On Sunday afternoon I strolled down to West 3rd for crepes. In a café where I sat down to coffee and to read a story for my writing group, I set All the Names on the table, and was distracted by its worn cover every time I looked up from the story. I read through the story quickly so I can start savoring the book again. I had about twenty more pages to go, the point where I can no longer keep the book open on the table with only my keys or phone, I have to hold it in my hand once again, to use it for the object it is. To hold a book at its start and at its end is unwieldy. I love the sensation of newness at the beginning (I just started a book . . . I am still reading this book . . . I am falling into this book . . . I am going to name my next dog Senhor José), and I am depressed at the eventual close near the end (Can there really be only X many pages to go?).
Senhor José has just sat down on a stranger’s couch.
Before I can read on, my imagination takes over: I see him moving into the stranger’s apartment, leaving behind his numbing job at the Central Registry to take over the stranger’s job, equally numbing but at least new, at an elementary school.
When I showed my friend the book a few weeks back, she read the cover and laughed: “This is you.”

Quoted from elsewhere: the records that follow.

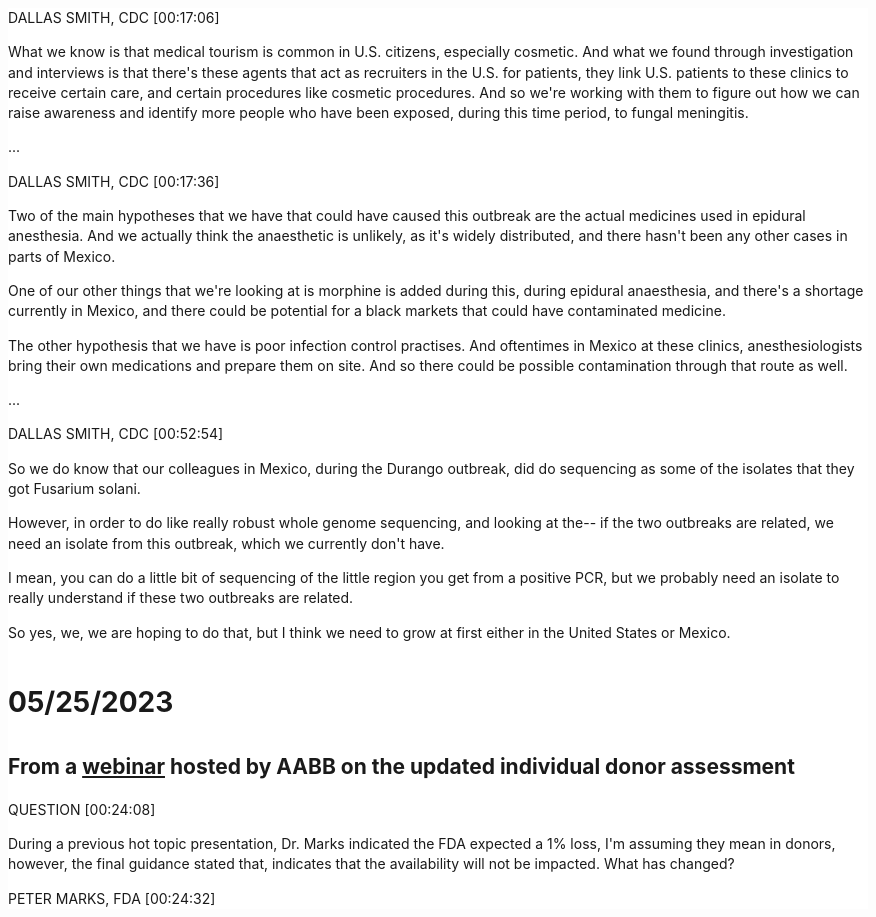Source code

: DALLAS SMITH, CDC [00:17:06]

What we know is that medical tourism is common in U.S. citizens, especially cosmetic. And what we found through investigation and interviews is that there's these agents that act as recruiters in the U.S. for patients, they link U.S. patients to these clinics to receive certain care, and certain procedures like cosmetic procedures. And so we're working with them to figure out how we can raise awareness and identify more people who have been exposed, during this time period, to fungal meningitis. 

...

DALLAS SMITH, CDC [00:17:36]

Two of the main hypotheses that we have that could have caused this outbreak are the actual medicines used in epidural anesthesia. And we actually think the anaesthetic is unlikely, as it's widely distributed, and there hasn't been any other cases in parts of Mexico. 

One of our other things that we're looking at is morphine is added during this, during epidural anaesthesia, and there's a shortage currently in Mexico, and there could be potential for a black markets that could have contaminated medicine. 

The other hypothesis that we have is poor infection control practises. And oftentimes in Mexico at these clinics, anesthesiologists bring their own medications and prepare them on site. And so there could be possible contamination through that route as well. 

...

DALLAS SMITH, CDC [00:52:54]

So we do know that our colleagues in Mexico, during the Durango outbreak, did do sequencing as some of the isolates that they got Fusarium solani. 

However, in order to do like really robust whole genome sequencing, and looking at the-- if the two outbreaks are related, we need an isolate from this outbreak, which we currently don't have. 

I mean, you can do a little bit of sequencing of the little region you get from a positive PCR, but we probably need an isolate to really understand if these two outbreaks are related. 

So yes, we, we are hoping to do that, but I think we need to grow at first either in the United States or Mexico.

# 05/25/2023

## From a [webinar](https://www.aabb.org/education/calendar/event/2023/05/25/hot-topic-discussion/hot-topic-discussion-join-fdas-dr-peter-marks-for-an-individual-donor-assessment-update-23el-840) hosted by AABB on the updated individual donor assessment 

QUESTION [00:24:08]

During a previous hot topic presentation, Dr. Marks indicated the FDA expected a 1% loss, I'm assuming they mean in donors, however, the final guidance stated that, indicates that the availability will not be impacted. What has changed?

PETER MARKS, FDA [00:24:32]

Senhor José is a low-grade clerk in the Central Registry of an unnamed city, a department where the living and the dead share the same shelf space. A middle-aged bachelor, he has no interest in life beyond his daily routine of issuing certificates of birth, marriage, and death. But one day, when he chances upon the records of an anonymous young woman, something happens to him. Senhor José, newly obsessed—newly awakened—sets off to follow a threat that he hopes will lead him to the woman. But as he gets ever closer, he discovers more about her, and about himself, than he would ever have wished.
Since starting this book, I’ve been writing third-person narratives. I can’t do close third person, though. And my narrators are male.
I can’t pinpoint why I can’t do the same for a female narrator. Every time I try, I get “close” to the narrative, when I want to be as removed as possible. The intimacy is derived, for me at least, from the flow of the narrative, which is long and attempts to be all-encompassing.
A fellow writer said the other day: “I appreciate short stories for the economy of language, for saying everything in as few words as possible.”
To me, I’m not sure that’s what a short story is.
I want to learn how to control it, the way Saramago does. For instance, look at this beautiful passage, when Senhor José has just entered the woman’s apartment to look for clues into her life:
Senhor José slowly closed the drawer, he even started to open another but did not complete the movement, he stopped to think for a long minute, or perhaps it was only a few seconds that seemed like hours, then he firmly pushed the drawer shut, left the study and went and sat on one of the small sofas in the living room, where he remained. He looked at his old darned socks, the trousers that had lost their crease and had ridden up a little, his bony white shins with a few sparse hairs on them. He felt his body sinking into the soft concavity left by another body in the upholstery and the springs [. . .] The silence, which had seemed to him absolute, was interrupted now by noises from the street, especially, from time to time, by the passing of a car, but in the air too there was a slow breathing, a slow pulse, perhaps it was the way houses breathe when they are left alone, this one has probably not even realised yet that there is someone here now.
This is the ecstasy that I hope to reach in my stories—a focus on detail that shifts the narrative to an on-the-verge-to-be-awakened morality.